KPK sebelumnya berencana untuk mengundang Kaesang, namun keputusan tersebut rupanya sudah dibatalkan.
Meskipun sebelumnya ada rencana untuk memanggilnya, KPK kini memutuskan untuk tidak melanjutkan proses tersebut dan mengalihkan fokus penanganan kasus.
Baca Juga: Ketemu!
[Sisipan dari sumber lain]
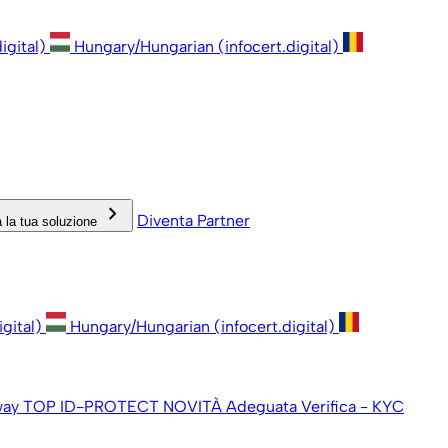
igital)
Hungary/Hungarian (infocert.digital)
keyboard_arrow_right
Diventa Partner
 la tua soluzione
igital)
Hungary/Hungarian (infocert.digital)
way
TOP ID-PROTECT
NOVITÀ
Adeguata Verifica - KYC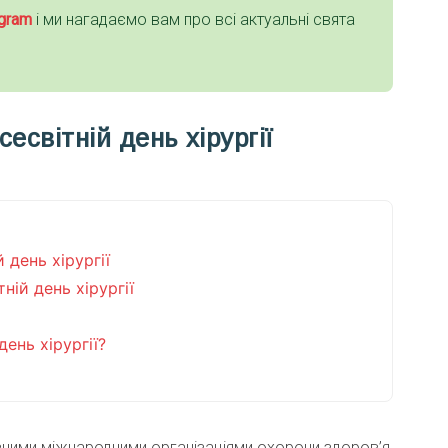
gra
m
і ми нагадаємо вам про всі актуальні свята
сесвітній день хірургії
 день хірургії
ній день хірургії
день хірургії?
різними міжнародними організаціями охорони здоров’я,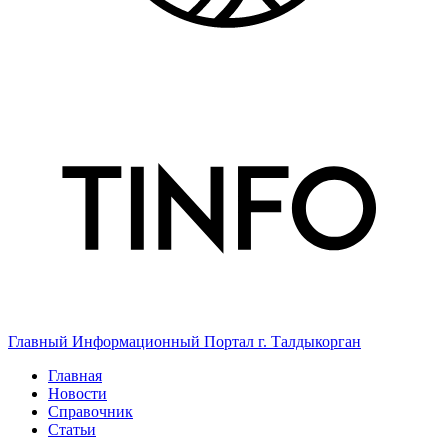
Главный Информационный Портал г. Талдыкорган
Главная
Новости
Справочник
Статьи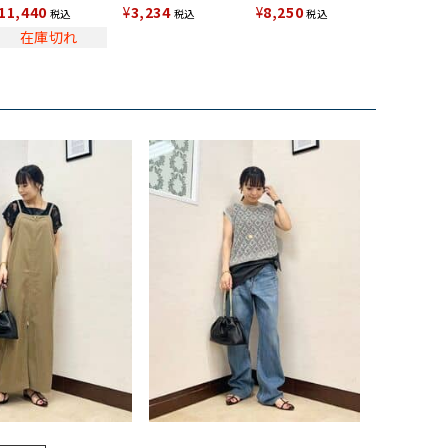
11,440
¥
3,234
¥
8,250
税込
税込
税込
在庫切れ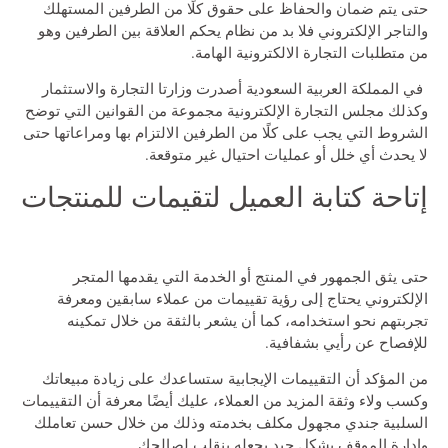
حتى يتم ضمان والحفاظ على حقوق كلًا من الطرفين المستهلك
والتاجر الإلكتروني فلا بد من نظام يحكم العلاقة بين الطرفين وهو
من متطلبات التجارة الالكترونية الهامة.
في المملكة العربية السعودية أصدرت وزارتا التجارة والاستثمار
وكذلك مجلس التجارة الإلكترونية مجموعة من القوانين التي توضح
الشروط التي يجب على كلًا من الطرفين الالتزام بها ومراعاتها حتى
لا يحدث أي خلل أو عمليات احتيال غير متوقعة.
إتاحة كتابة العميل لتقيمات للمنتجات
حتى يثق الجمهور في المنتج أو الخدمة التي يقدمها المتجر
الإلكتروني يحتاج إلى رؤية تقييمات من عملاء سابقين ومعرفة
تجربتهم نحو استخدامه، كما أن يشعر بالثقة من خلال تمكينه
للإفصاح عن رأيي بشفافية.
من المؤكد أن التقييمات الإيجابية ستساعدك على زيادة مبيعاتك
وكسب ولاء وثقة المزيد من العملاء، عليك أيضًا معرفة أن التقييمات
السلبية جندي مجهول مكلف بخدمته وذلك من خلال حسن تعاملك
وإدارة الموقف بشكل جيد يجعله ينقلب لصالحك.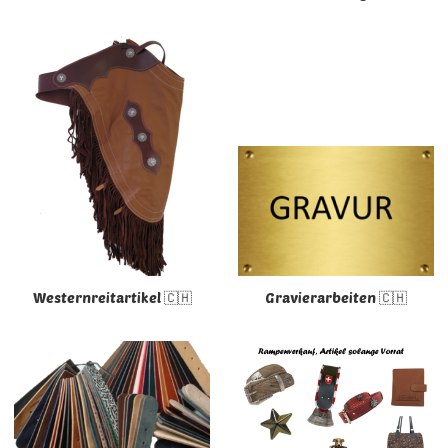
Westernreitartikel 🇨🇭
Gravierarbeiten 🇨🇭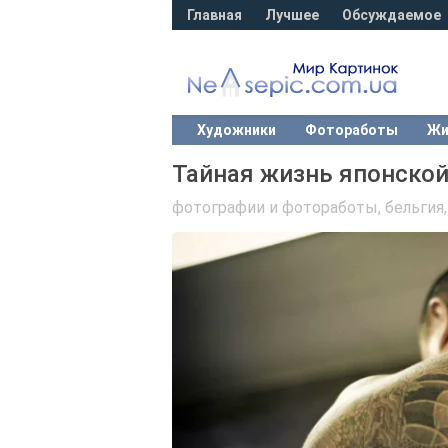
Главная
Лучшее
Обсуждаемое
Художники
Фотоработы
Жи
Тайная жизнь японской
фотографии и фотоработы
,
бельгия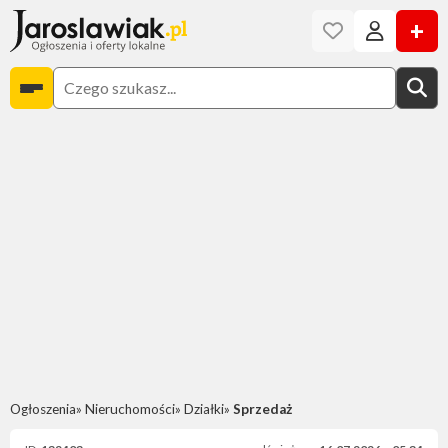
+
Ogłoszenia
Nieruchomości
Działki
Sprzedaż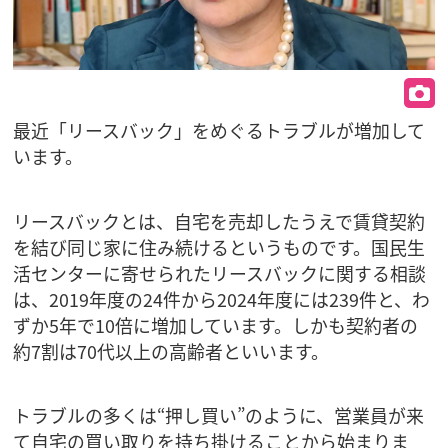
最近「リースバック」をめぐるトラブルが増加して
います。
リースバックとは、自宅を売却したうえで賃貸契約
を結び同じ家に住み続けるというものです。国民生
活センターに寄せられたリースバックに関する相談
は、2019年度の24件から2024年度には239件と、わ
ずか5年で10倍に増加しています。しかも契約者の
約7割は70代以上の高齢者といいます。
トラブルの多くは“押し買い”のように、営業員が来
て自宅の買い取りを持ち掛けることから始まりま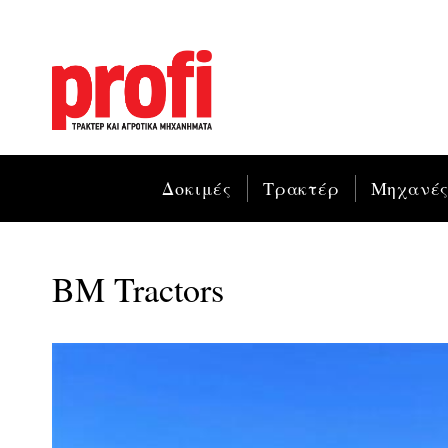
Δοκιμές
Τρακτέρ
Μηχανέ
ΒΜ Tractors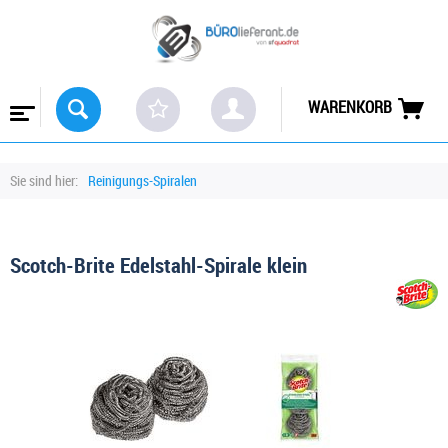
WARENKORB
Sie sind hier:
Reinigungs-Spiralen
Scotch-Brite Edelstahl-Spirale klein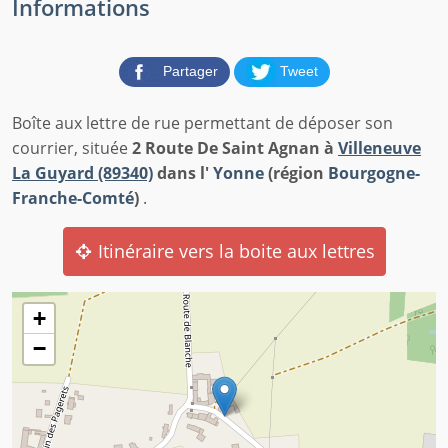
Informations
Partager
Tweet
Boîte aux lettre de rue permettant de déposer son
courrier, située
2 Route De Saint Agnan à
Villeneuve
La Guyard (89340)
dans l'
Yonne
(région
Bourgogne-
Franche-Comté
)
.
Itinéraire vers la boite aux lettres
+
−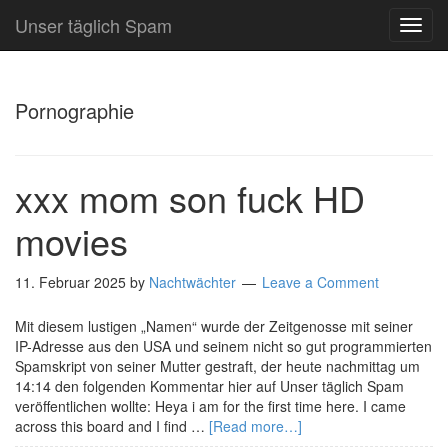
Unser täglich Spam
TOG
NAVI
Pornographie
xxx mom son fuck HD
movies
11. Februar 2025
by
Nachtwächter
Leave a Comment
Mit diesem lustigen „Namen“ wurde der Zeitgenosse mit seiner
IP-Adresse aus den USA und seinem nicht so gut programmierten
Spamskript von seiner Mutter gestraft, der heute nachmittag um
14:14 den folgenden Kommentar hier auf Unser täglich Spam
veröffentlichen wollte: Heya i am for the first time here. I came
across this board and I find …
[Read more…]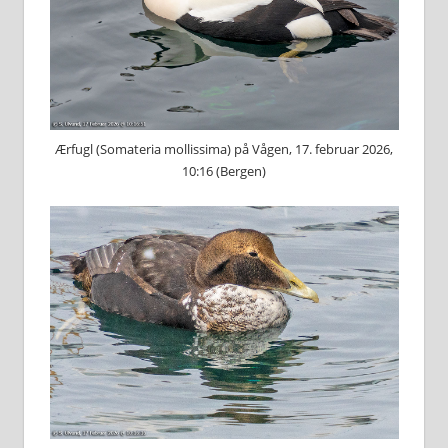
Ærfugl (Somateria mollissima) på Vågen, 17. februar 2026,
10:16 (Bergen)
Kaesang Hadiri Rapat di DPP PSI, Begini Reaksinya Saat Ditanya Soal Pesawat Jet Pribadi
Pembatalan ini diumumkan oleh juru bicara KPK, Tessa Mahardhika, yang menyatakan bahwa keputusan tersebut diambil setelah mempertimbangkan berbagai faktor.
Alasan pembatalan yang disampaikan oleh Tessa Mahardika selaku juru bicara KPK, yang menyatakan bahwa kasus ini kini akan ditangani oleh Direktorat Pelayanan dan Pengaduan Masyarakat (PLPM) KPK, bukan oleh Direktorat Gratifikasi seperti yang direncanakan sebelumnya.
KPK juga menegaskan bahwa tidak ada tekanan atau intervensi politik yang mempengaruhi keputusan ini, meskipun ada laporan yang masuk terkait dugaan gratifikasi Kaesang dalam penggunaan jet pribadi tersebut.
"Sama sekali tidak ada tekanan ya teman-teman, bahwa KPK berharap saudara K (Kaesang) ini melakukan klarifikasi sendiri itu dari awal sudah disampaikan oleh pimpinan KPK," ujar Tessa Mahardika seperti dilansir SketsaNusantara.id dikutip dari kanal YouTube KOMPAS TV.
"Ini agar isu tidak melebar kemana-mana sehingga sampai kini masih membuka kesempatan kepada saudara K (Kaesang) apabila memang ada niatan untuk melakukan mungkin press release sendiri atau penyampaian publik," tambahnya.
Meski demikian, KPK mengonfirmasi bahwa mereka akan tetap melanjutkan penyelidikan meskipun panggilan untuk klarifikasi dibatalkan.
KPK menyatakan bahwa mereka masih dalam proses telaah laporan yang ada dan belum menemukan cukup bukti untuk melanjutkan pemanggilan .
"Pada saat penanganan perkara sudah dilakukan di Direktorat PLPM tentunya hal itu tetap bisa ditindaklanjuti, bukan berarti stop tapi tetap bisa ditindaklanjuti," tambahnya.